* _ACTIVITY_: Leaving out the images, reproduce every line of the data that follows exactly.

* _SUPPLIED RECORDS_:
————————

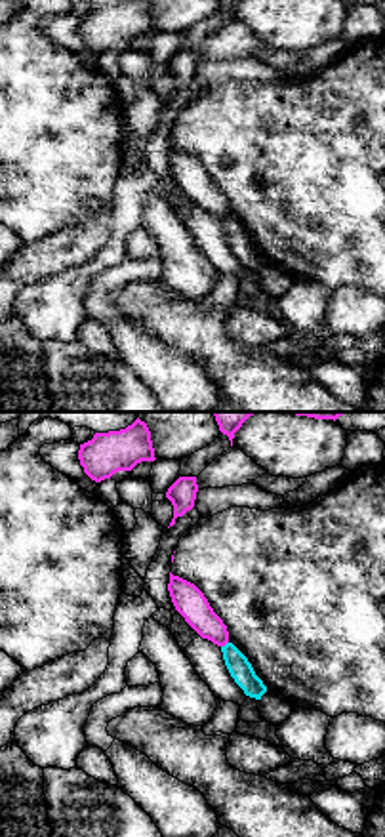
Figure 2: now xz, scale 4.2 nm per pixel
contact (223, 218); calibres 140 and 100 nm

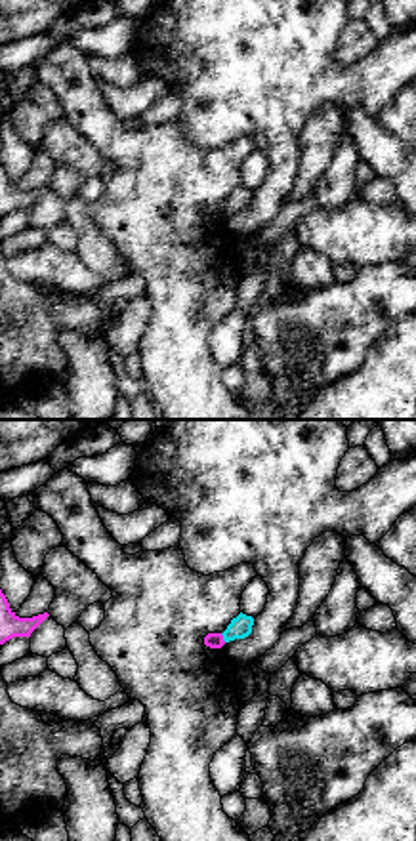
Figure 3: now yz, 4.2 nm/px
contact (222, 210); calibres 60 and 90 nm

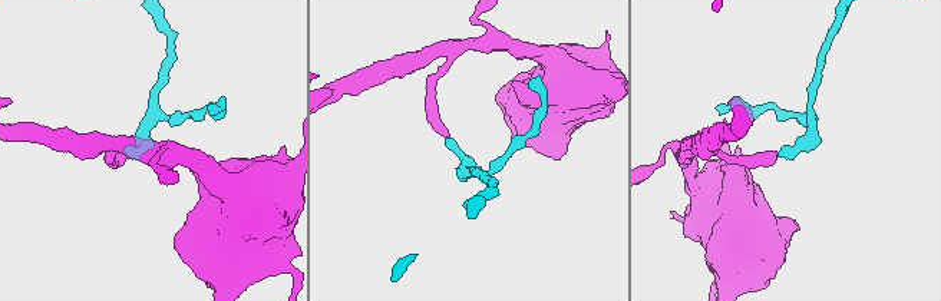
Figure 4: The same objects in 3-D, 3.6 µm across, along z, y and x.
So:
different neuron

————————

* _RESPONSE_:
Figure 2: now xz, scale 4.2 nm per pixel
contact (223, 218); calibres 140 and 100 nm

Figure 3: now yz, 4.2 nm/px
contact (222, 210); calibres 60 and 90 nm

Figure 4: The same objects in 3-D, 3.6 µm across, along z, y and x.
So:
different neuron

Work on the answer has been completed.